> INSTRUCTIONS TO FOLLOW
Gather every line of the material below that contains the word "lung".

> THE INPUT
= = = =
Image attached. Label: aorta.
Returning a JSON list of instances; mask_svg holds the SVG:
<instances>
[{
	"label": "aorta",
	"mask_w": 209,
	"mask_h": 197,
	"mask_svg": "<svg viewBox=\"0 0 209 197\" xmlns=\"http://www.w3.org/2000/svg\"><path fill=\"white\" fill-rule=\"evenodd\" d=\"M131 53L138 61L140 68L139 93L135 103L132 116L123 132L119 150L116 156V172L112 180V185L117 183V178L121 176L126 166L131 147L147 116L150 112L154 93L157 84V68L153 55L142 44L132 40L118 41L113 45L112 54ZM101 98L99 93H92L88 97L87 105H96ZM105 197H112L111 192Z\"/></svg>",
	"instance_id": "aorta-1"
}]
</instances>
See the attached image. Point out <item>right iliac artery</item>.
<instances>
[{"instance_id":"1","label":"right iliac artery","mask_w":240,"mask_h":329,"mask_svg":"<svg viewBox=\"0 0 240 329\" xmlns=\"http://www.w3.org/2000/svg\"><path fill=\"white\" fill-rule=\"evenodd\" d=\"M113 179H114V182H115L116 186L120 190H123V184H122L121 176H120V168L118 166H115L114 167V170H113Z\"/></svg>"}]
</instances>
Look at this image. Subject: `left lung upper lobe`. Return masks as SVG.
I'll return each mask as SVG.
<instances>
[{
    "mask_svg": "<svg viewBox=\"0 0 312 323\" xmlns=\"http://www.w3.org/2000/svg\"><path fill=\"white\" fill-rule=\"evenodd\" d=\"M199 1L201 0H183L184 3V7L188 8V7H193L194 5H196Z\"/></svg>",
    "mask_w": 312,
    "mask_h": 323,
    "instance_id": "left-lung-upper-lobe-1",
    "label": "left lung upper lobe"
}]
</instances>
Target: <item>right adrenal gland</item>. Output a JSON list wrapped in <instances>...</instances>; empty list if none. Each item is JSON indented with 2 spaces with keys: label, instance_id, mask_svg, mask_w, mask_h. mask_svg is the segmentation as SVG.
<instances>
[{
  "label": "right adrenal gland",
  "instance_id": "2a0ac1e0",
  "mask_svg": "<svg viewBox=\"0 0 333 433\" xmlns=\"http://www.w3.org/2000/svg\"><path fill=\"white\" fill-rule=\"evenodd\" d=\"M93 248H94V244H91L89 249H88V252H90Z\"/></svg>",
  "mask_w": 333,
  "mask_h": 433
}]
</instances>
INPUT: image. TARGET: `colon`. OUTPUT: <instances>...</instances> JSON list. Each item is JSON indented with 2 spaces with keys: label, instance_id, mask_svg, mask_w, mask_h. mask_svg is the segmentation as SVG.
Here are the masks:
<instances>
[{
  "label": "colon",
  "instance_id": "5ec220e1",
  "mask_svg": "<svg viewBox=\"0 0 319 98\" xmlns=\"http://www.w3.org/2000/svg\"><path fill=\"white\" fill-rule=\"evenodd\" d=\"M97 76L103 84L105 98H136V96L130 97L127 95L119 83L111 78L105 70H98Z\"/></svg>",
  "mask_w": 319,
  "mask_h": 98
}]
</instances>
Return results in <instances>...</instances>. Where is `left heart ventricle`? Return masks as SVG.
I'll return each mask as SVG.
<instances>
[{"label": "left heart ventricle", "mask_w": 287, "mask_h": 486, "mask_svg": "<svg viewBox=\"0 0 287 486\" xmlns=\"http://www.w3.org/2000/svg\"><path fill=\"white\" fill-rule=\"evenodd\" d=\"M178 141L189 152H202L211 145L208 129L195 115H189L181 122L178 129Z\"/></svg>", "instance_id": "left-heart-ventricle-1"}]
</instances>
= = = =
> CORRECT RESULT
Look at this image. Subject: `left lung upper lobe`. Return masks as SVG.
    "instance_id": "left-lung-upper-lobe-1",
    "label": "left lung upper lobe"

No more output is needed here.